Ask News.YC: Any studies on whether social filtering works?

JacobAldridge · on May 26, 2008

I would assume it better to compare and make predictions about me based on somebody unknown to me but with strikingly similar purchasing habits, than to compare me just to known associates.

Part of the problem with the social graph, particularly as it exists on broad networking sites like Facebook et al, is the lack of data about the nature of those relationships. (ie, "the more you know about them"). I've got however many dozen friends, but the social graph there doesn't distinguish between the guys I went to primary school with and the guys I see every weekend.

If I could better position my relationships, more accurate data could be created. Eg, if I declare Dave is my 'drinking buddy' and Dan is my 'film friend', the system could make reasonable predictions about what I might like to drink based on Dave and what films I might watch based on Dan, while ignoring the vice-versa.

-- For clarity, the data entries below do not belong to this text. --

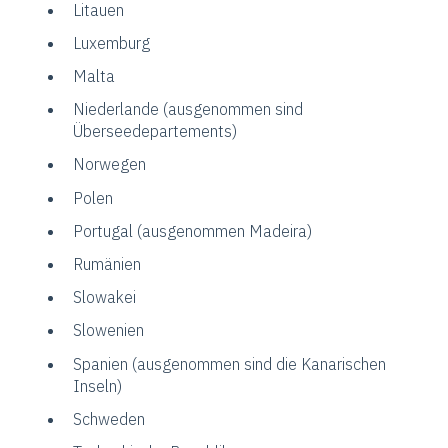
Litauen
Luxemburg
Malta
Niederlande (ausgenommen sind
Überseedepartements)
Norwegen
Polen
Portugal (ausgenommen Madeira)
Rumänien
Slowakei
Slowenien
Spanien (ausgenommen sind
die Kanarischen
Inseln)
Schweden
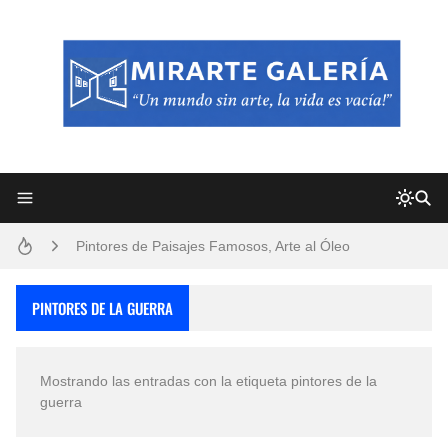
Frutas y Flores Para Colorear Imágenes
Pintores de Paisajes Famosos, Arte al Óleo
Dibujos para Colorear, una Actividad Divertida para Niños y Niñas
PINTORES DE LA GUERRA
Dibujos Fáciles Para Pintar con Acrílico (Minimalismo Artístico)
Mostrando las entradas con la etiqueta
pintores de la
Convocatoria exposición itinerante "SEMILLAS DE ARMONÍA 2025"
guerra
San Valentín Dibujos a Lápiz del 14 de Febrero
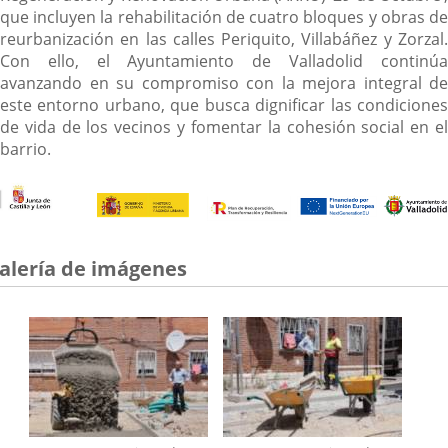
que incluyen la rehabilitación de cuatro bloques y obras de
reurbanización en las calles Periquito, Villabáñez y Zorzal.
Con ello, el Ayuntamiento de Valladolid continúa
avanzando en su compromiso con la mejora integral de
este entorno urbano, que busca dignificar las condiciones
de vida de los vecinos y fomentar la cohesión social en el
barrio.
alería de imágenes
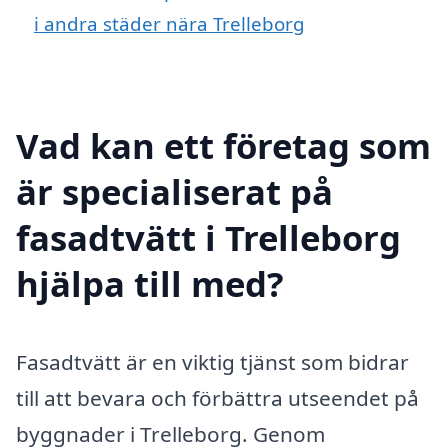
i andra städer nära Trelleborg
Vad kan ett företag som
är specialiserat på
fasadtvätt i Trelleborg
hjälpa till med?
Fasadtvätt är en viktig tjänst som bidrar
till att bevara och förbättra utseendet på
byggnader i Trelleborg. Genom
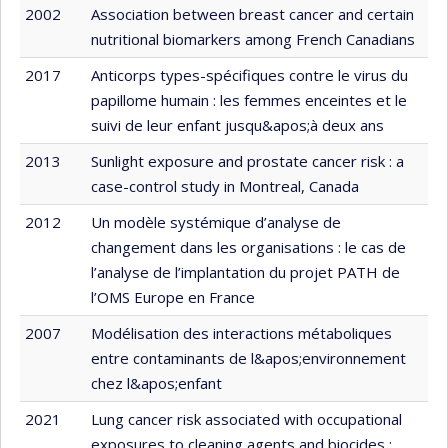
2002
Association between breast cancer and certain
nutritional biomarkers among French Canadians
2017
Anticorps types-spécifiques contre le virus du
papillome humain : les femmes enceintes et le
suivi de leur enfant jusqu&apos;à deux ans
2013
Sunlight exposure and prostate cancer risk : a
case-control study in Montreal, Canada
2012
Un modèle systémique d’analyse de
changement dans les organisations : le cas de
l’analyse de l’implantation du projet PATH de
l’OMS Europe en France
2007
Modélisation des interactions métaboliques
entre contaminants de l&apos;environnement
chez l&apos;enfant
2021
Lung cancer risk associated with occupational
exposures to cleaning agents and biocides :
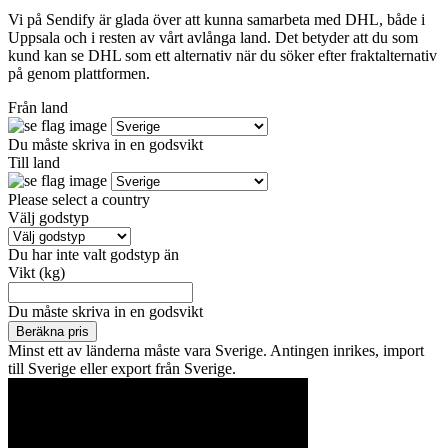
Vi på Sendify är glada över att kunna samarbeta med DHL, både i
Uppsala och i resten av vårt avlånga land. Det betyder att du som
kund kan se DHL som ett alternativ när du söker efter fraktalternativ
på genom plattformen.
Från land
Du måste skriva in en godsvikt
Till land
Please select a country
Välj godstyp
Du har inte valt godstyp än
Vikt (kg)
Du måste skriva in en godsvikt
Beräkna pris
Minst ett av länderna måste vara Sverige. Antingen inrikes, import
till Sverige eller export från Sverige.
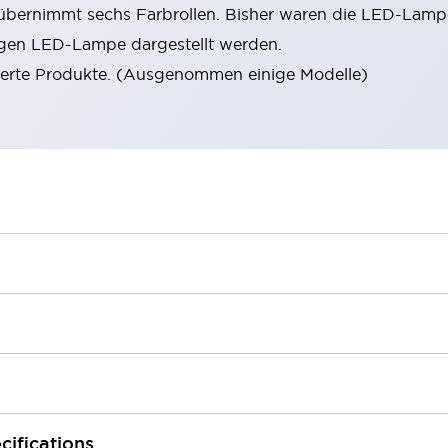
rnimmt sechs Farbrollen. Bisher waren die LED-Lampen
zigen LED-Lampe dargestellt werden.
ierte Produkte. (Ausgenommen einige Modelle)
cifications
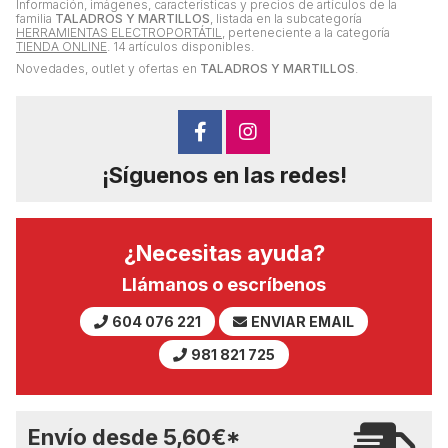
Información, imágenes, características y precios de artículos de la
familia
TALADROS Y MARTILLOS
, listada en la subcategoría
HERRAMIENTAS ELECTROPORTÁTIL
, perteneciente a la categoría
TIENDA ONLINE
. 14 artículos disponibles.
Novedades, outlet y ofertas en
TALADROS Y MARTILLOS
.
¡Síguenos en las redes!
¿Necesitas ayuda?
Llámanos o escríbenos
604 076 221
ENVIAR EMAIL
981 821 725
Envío desde
5,60
€
*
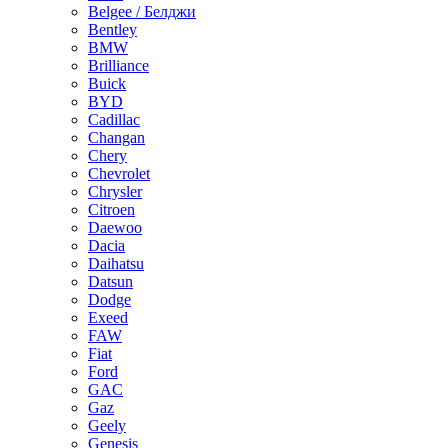
Belgee / Белджи
Bentley
BMW
Brilliance
Buick
BYD
Cadillac
Changan
Chery
Chevrolet
Chrysler
Citroen
Daewoo
Dacia
Daihatsu
Datsun
Dodge
Exeed
FAW
Fiat
Ford
GAC
Gaz
Geely
Genesis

In other words, the value of the social graph requires more meaningful information about relationships, not just more people. Without that, aggregated data wins out.

You're right - pure speculation is cool!

einarvollset · on May 26, 2008

Turns out that "it depends"; a recent paper by Jon Kleinberg, Sid Suri and others suggests that for wikipedia edits, social networks are more important predictors, where as for Live Journal, "similarity networks" are better.

For hard data google the paper (it's a preprint so I'm not gonna link to it): Sid Suri site:cs.cornell.edu, and checkout the Papers link.

aston · on May 26, 2008

Made me take the long way to the paper, but from the abstract it's exactly what I was looking for. Thanks.

skmurphy · on May 26, 2008

Social filtering absolutely works in the small: consider how often your friends and co-workers can recommend things that are of interest and of use to you. How you construct an application that facilitates or automates this is a different question.

morbidkk · on May 26, 2008

It all depends on how data is aggregated and how specialized service like yours cater to the data i.e uses that data.

For example linkedIn takes all the data from the end user whenever there is communication event.

1) adding a profile: name/school/college/specialization/job industry/company

2) adding a new job- job industry/company

3) adding a contact - type of relationship

4) asking a question - mark that to industry vertical/set of people

So having granular details (which would help your service to serve users better) defines what data you need to collect from start and then you can use the same.

pure speculation is cooler with above set of data

wheels · on May 26, 2008

From a theoretical perspective, what you're assuming above is that you apply a social filter and then use collaborative filtering (i.e. Amazon, Netflix and similar's method). In fact the two supplement each other -- collaborative filtering using the entire customer database and then do a weighted merge of that with an algorithm ranking things based on social graph traversal.